> **Document source**
※ ※ ※

L'on signerait de suite un traité d'alliance et d'amitié, conçu en termes généraux, mais portant que certaines éventualités belliqueuses venant à se réaliser, l'on procéderait immédiatement à la signature d'un traité d'alliance offensive et défensive, stipulant action commune et engagement réciproque de ne pas déposer les armes sans consentement mutuel et but atteint de part et d'autre.

Les termes de ce dernier traité devraient être convenus dès à présent, de manière à pouvoir être instantanément signé.

Il reste toujours la grave question de savoir celui des deux qui devrait prendre l'initiative de l'agression contre l'Autriche.

Le Roi, interrogé aujourd'hui, a dit que ce devrait être l'Italie. J'ai dit à Bismarck qu'à mon avis ce devait être la Prusse.

La difficulté est la même, et il resterait à déterminer quelles éventualités belliqueuses engageraient la parole du Roi.

※ ※ ※

> **Entrées enregistrées**
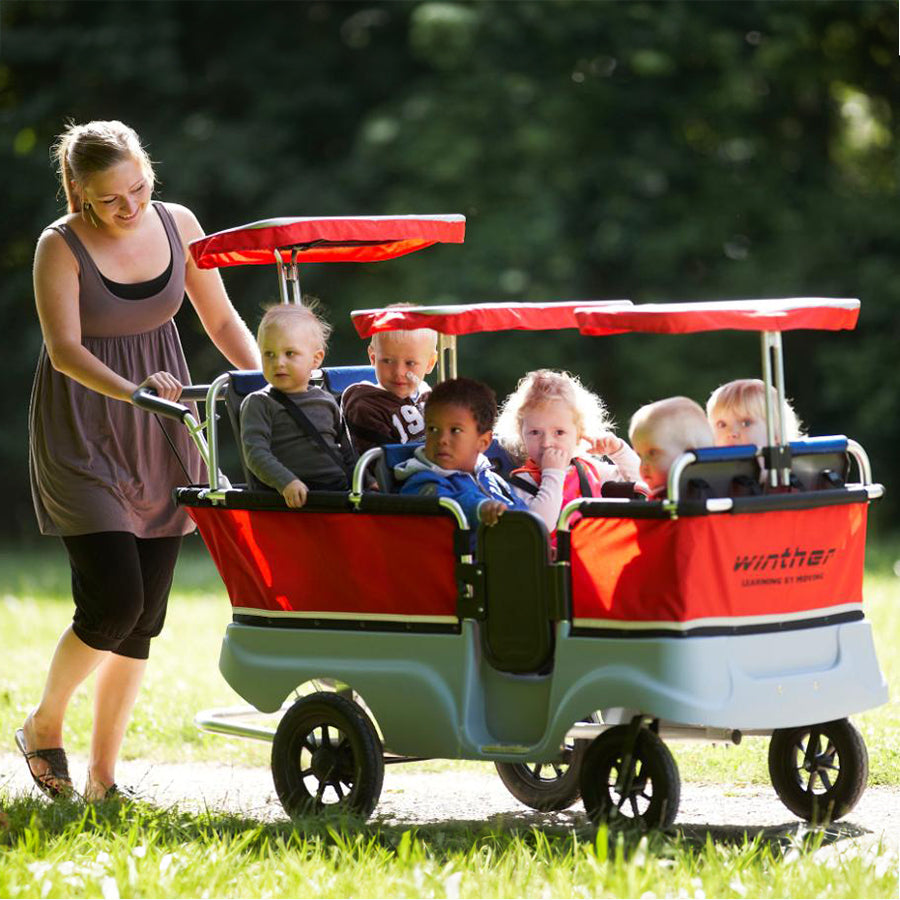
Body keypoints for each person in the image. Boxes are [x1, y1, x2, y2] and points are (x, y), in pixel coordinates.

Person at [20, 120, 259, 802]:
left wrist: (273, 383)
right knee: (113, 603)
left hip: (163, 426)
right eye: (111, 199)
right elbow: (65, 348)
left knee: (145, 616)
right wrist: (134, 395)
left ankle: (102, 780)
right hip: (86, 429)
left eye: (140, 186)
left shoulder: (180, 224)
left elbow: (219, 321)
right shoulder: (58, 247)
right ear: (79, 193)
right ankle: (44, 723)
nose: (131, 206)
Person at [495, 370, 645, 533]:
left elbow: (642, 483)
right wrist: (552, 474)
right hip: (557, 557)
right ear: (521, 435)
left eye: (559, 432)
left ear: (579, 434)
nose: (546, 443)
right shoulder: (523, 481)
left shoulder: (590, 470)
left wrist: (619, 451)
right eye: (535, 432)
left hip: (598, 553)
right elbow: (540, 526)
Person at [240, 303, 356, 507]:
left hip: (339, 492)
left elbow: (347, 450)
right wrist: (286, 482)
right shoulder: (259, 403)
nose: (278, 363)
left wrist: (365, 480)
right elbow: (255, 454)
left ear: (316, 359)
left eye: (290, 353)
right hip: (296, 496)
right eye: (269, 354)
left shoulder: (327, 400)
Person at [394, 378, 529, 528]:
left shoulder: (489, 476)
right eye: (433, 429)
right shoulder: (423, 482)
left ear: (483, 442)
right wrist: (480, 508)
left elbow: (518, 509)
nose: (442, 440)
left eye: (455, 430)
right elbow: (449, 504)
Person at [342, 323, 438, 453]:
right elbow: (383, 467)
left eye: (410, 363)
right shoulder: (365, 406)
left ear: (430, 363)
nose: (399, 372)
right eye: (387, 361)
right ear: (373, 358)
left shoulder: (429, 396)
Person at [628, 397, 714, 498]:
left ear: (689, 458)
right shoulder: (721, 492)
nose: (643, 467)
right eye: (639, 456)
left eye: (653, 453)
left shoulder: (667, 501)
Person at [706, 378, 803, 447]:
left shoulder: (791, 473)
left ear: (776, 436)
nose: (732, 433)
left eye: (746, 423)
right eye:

※ ※ ※

> **Tâches à réaliser**
A - Recopiez le passage du document source allant de « Il reste toujours » jusqu'à « parole du Roi. » inclus, en le modifiant ainsi : remplacez « aujourd'hui » par « hier ».
B - Répondez à ces questions sur le document source :
(i) Selon le Roi, qui devrait prendre l'initiative de l'agression contre l'Autriche ?
(ii) À qui est exprimé l'avis que ce devait être la Prusse ?
(iii) Quel engagement réciproque le traité d'alliance offensive et défensive stipulerait-il ?
Les enregistrements n'ont aucun rôle dans cet exercice.

> **Corrigé des exercices**
A -
Il reste toujours la grave question de savoir celui des deux qui devrait prendre l'initiative de l'agression contre l'Autriche.

Le Roi, interrogé hier, a dit que ce devrait être l'Italie. J'ai dit à Bismarck qu'à mon avis ce devait être la Prusse.

La difficulté est la même, et il resterait à déterminer quelles éventualités belliqueuses engageraient la parole du Roi.

B -
(i) L'Italie.
(ii) À Bismarck.
(iii) Celui de ne pas déposer les armes sans consentement mutuel et but atteint de part et d'autre.